• **REQUIRED WORK**
What is needed is a word-for-word copy of the lines below from the one with "of CONTRACTOR and" through the one with "No interest is", both included, with every picture left out.

[Saved entries]
* * *

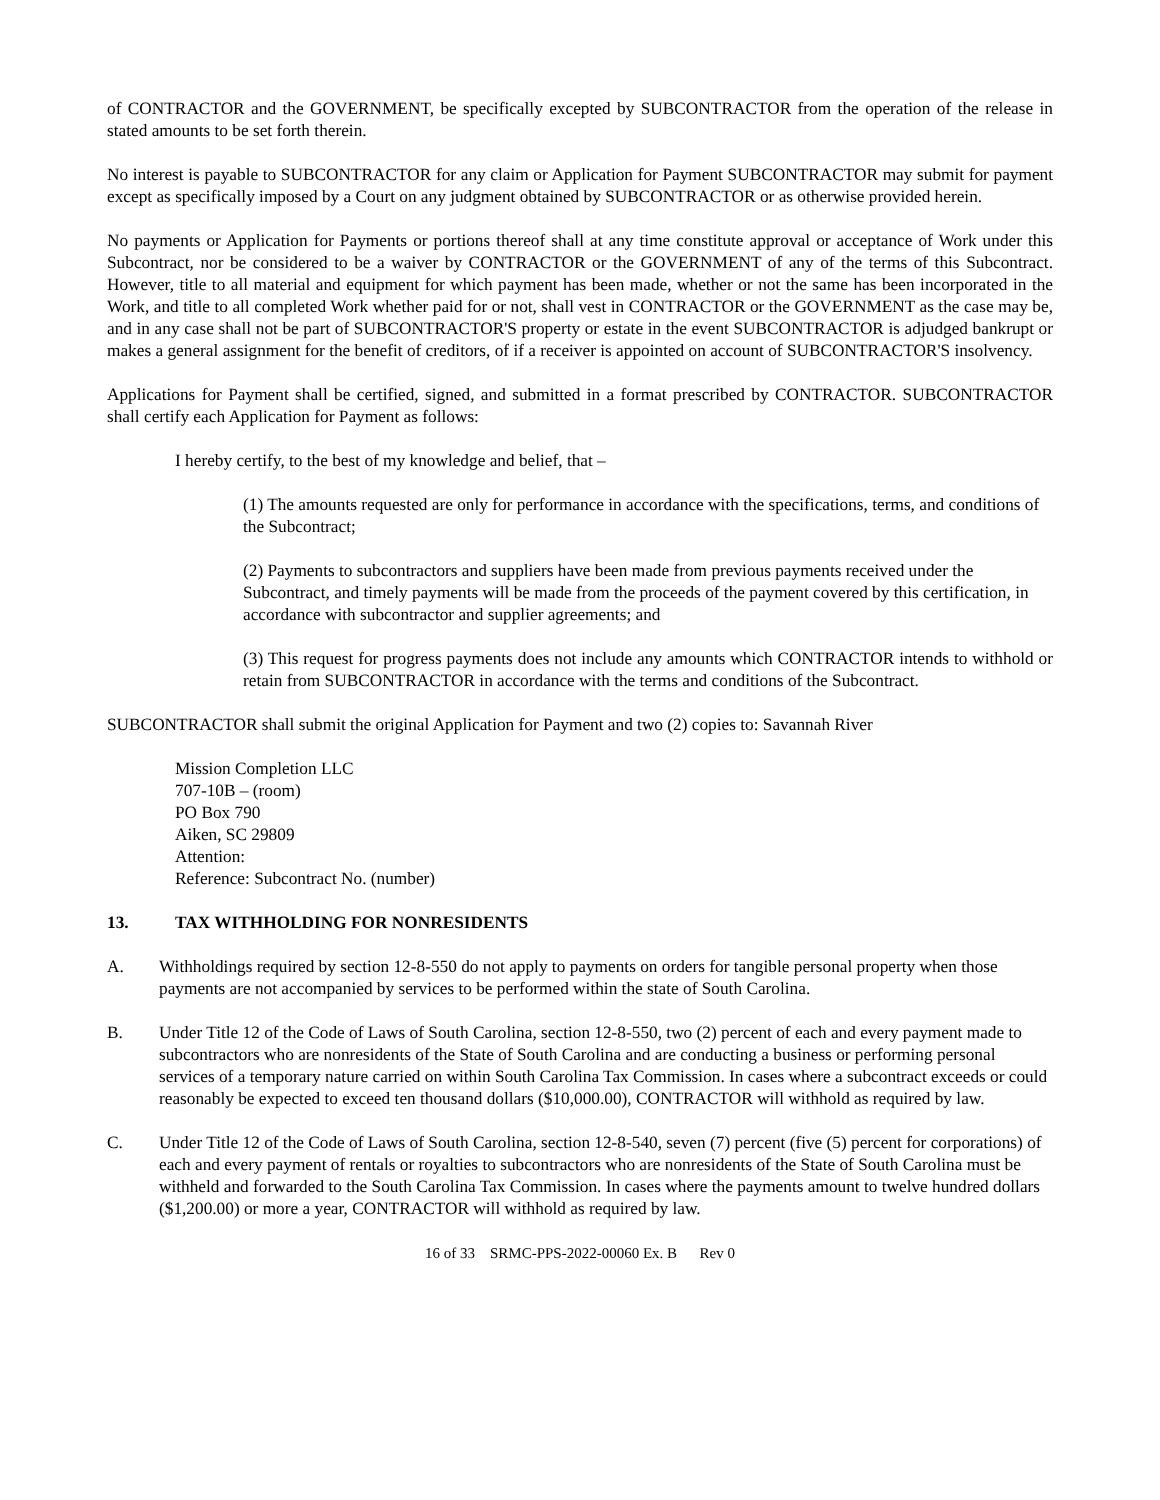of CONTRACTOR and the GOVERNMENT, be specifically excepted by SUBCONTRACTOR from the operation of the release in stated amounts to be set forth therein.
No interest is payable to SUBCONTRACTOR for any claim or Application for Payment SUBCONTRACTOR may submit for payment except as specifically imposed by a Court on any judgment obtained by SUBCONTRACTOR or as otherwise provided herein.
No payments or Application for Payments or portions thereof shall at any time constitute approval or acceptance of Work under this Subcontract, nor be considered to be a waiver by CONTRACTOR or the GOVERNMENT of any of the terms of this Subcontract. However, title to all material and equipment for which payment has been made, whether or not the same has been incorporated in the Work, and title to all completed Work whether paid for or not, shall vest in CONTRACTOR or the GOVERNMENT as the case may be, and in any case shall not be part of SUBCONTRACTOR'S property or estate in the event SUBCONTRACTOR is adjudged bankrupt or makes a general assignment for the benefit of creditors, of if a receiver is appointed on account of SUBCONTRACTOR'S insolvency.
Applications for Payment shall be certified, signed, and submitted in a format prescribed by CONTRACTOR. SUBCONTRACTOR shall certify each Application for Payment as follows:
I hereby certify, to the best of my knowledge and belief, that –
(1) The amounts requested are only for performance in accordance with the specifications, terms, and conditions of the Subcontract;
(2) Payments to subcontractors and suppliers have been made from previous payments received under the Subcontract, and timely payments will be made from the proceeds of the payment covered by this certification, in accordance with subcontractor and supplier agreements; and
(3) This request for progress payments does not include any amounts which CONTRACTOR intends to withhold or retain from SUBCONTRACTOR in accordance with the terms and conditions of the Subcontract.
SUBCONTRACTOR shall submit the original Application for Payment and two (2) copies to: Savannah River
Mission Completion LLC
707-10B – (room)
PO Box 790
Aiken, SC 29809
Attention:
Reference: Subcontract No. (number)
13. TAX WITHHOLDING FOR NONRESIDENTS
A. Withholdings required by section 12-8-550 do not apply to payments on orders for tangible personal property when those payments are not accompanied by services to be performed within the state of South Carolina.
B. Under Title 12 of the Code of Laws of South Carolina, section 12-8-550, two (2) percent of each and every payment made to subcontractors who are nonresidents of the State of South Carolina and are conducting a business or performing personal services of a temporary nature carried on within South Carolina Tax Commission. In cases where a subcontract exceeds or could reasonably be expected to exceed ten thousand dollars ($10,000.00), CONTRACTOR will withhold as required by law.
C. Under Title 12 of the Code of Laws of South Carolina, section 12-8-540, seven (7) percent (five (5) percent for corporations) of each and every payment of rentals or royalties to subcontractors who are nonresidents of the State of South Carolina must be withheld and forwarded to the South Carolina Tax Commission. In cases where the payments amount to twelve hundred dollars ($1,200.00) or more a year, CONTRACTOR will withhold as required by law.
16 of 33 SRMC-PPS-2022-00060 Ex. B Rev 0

* * *

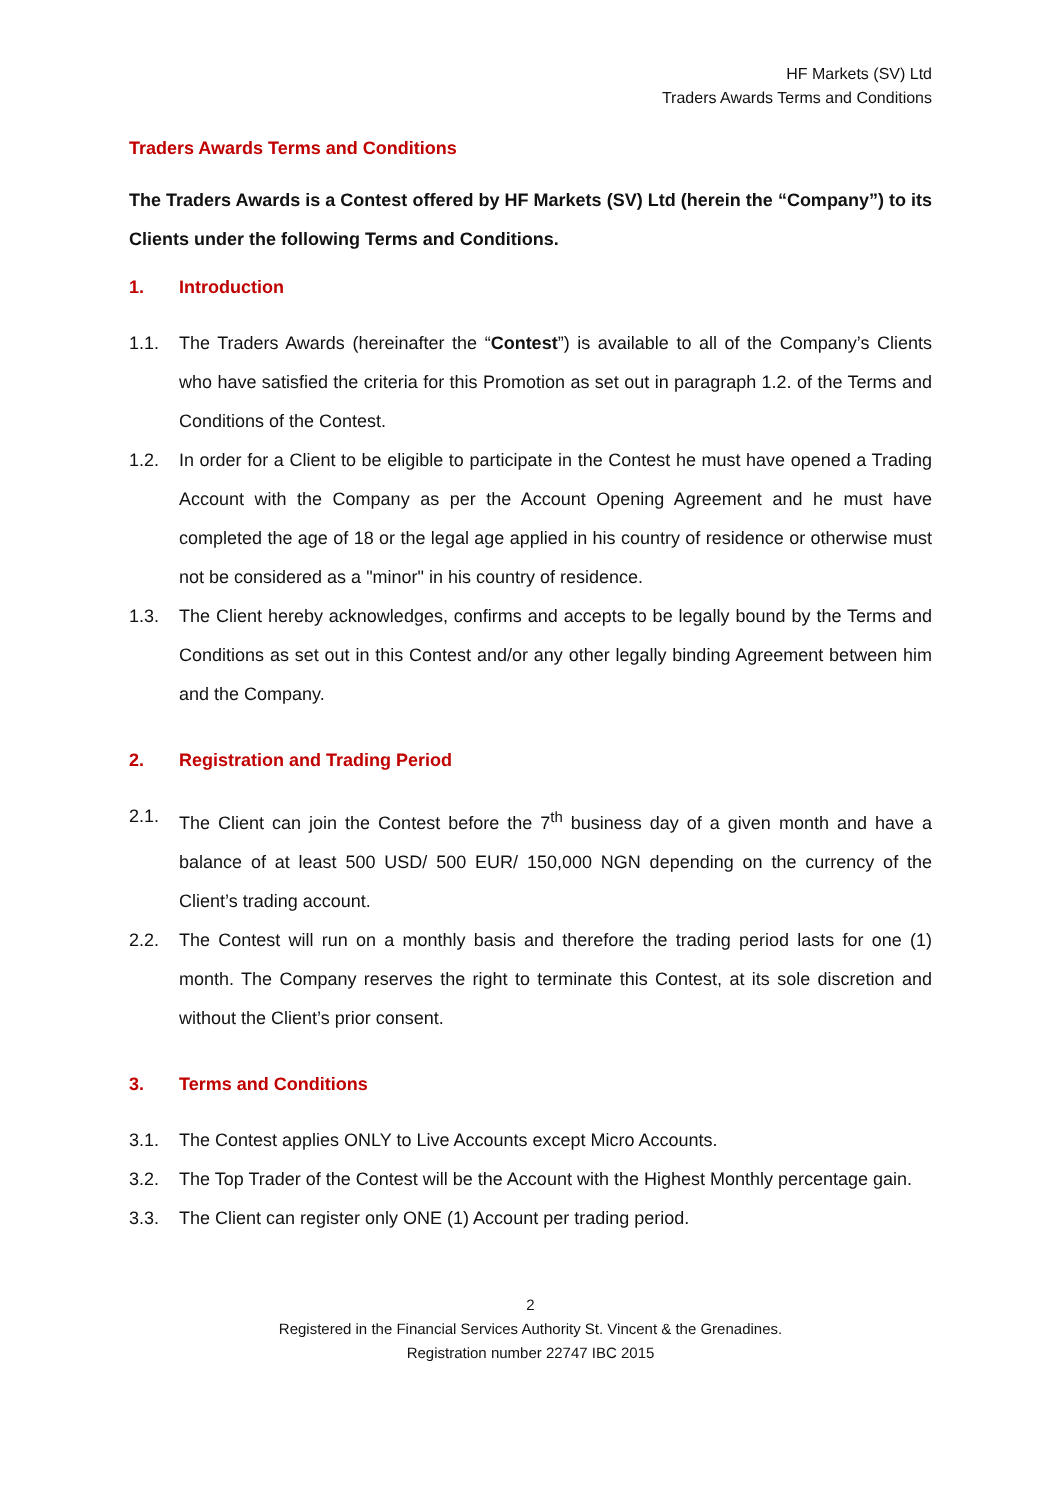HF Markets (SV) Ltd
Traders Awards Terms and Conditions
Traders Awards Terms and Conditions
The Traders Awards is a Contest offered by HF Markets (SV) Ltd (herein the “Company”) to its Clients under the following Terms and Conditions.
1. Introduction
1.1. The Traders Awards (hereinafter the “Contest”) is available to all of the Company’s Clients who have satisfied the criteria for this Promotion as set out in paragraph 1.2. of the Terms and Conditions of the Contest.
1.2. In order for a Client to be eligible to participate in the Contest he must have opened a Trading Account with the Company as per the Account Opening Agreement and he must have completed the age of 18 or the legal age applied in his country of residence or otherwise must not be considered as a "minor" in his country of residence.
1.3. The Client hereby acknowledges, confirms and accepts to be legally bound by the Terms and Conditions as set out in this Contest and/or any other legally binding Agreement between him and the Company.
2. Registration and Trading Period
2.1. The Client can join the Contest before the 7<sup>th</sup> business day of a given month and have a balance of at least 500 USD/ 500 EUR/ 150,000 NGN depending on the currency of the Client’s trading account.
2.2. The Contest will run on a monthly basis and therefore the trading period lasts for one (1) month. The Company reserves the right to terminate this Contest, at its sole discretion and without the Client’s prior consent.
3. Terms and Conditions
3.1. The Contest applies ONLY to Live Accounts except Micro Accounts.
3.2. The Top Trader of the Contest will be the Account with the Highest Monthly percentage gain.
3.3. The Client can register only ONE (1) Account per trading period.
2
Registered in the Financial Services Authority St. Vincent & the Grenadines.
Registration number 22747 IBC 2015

* * *

• **ANSWER TO THIS EXERCISE**
of CONTRACTOR and the GOVERNMENT, be specifically excepted by SUBCONTRACTOR from the operation of the release in stated amounts to be set forth therein.
No interest is payable to SUBCONTRACTOR for any claim or Application for Payment SUBCONTRACTOR may submit for payment except as specifically imposed by a Court on any judgment obtained by SUBCONTRACTOR or as otherwise provided herein.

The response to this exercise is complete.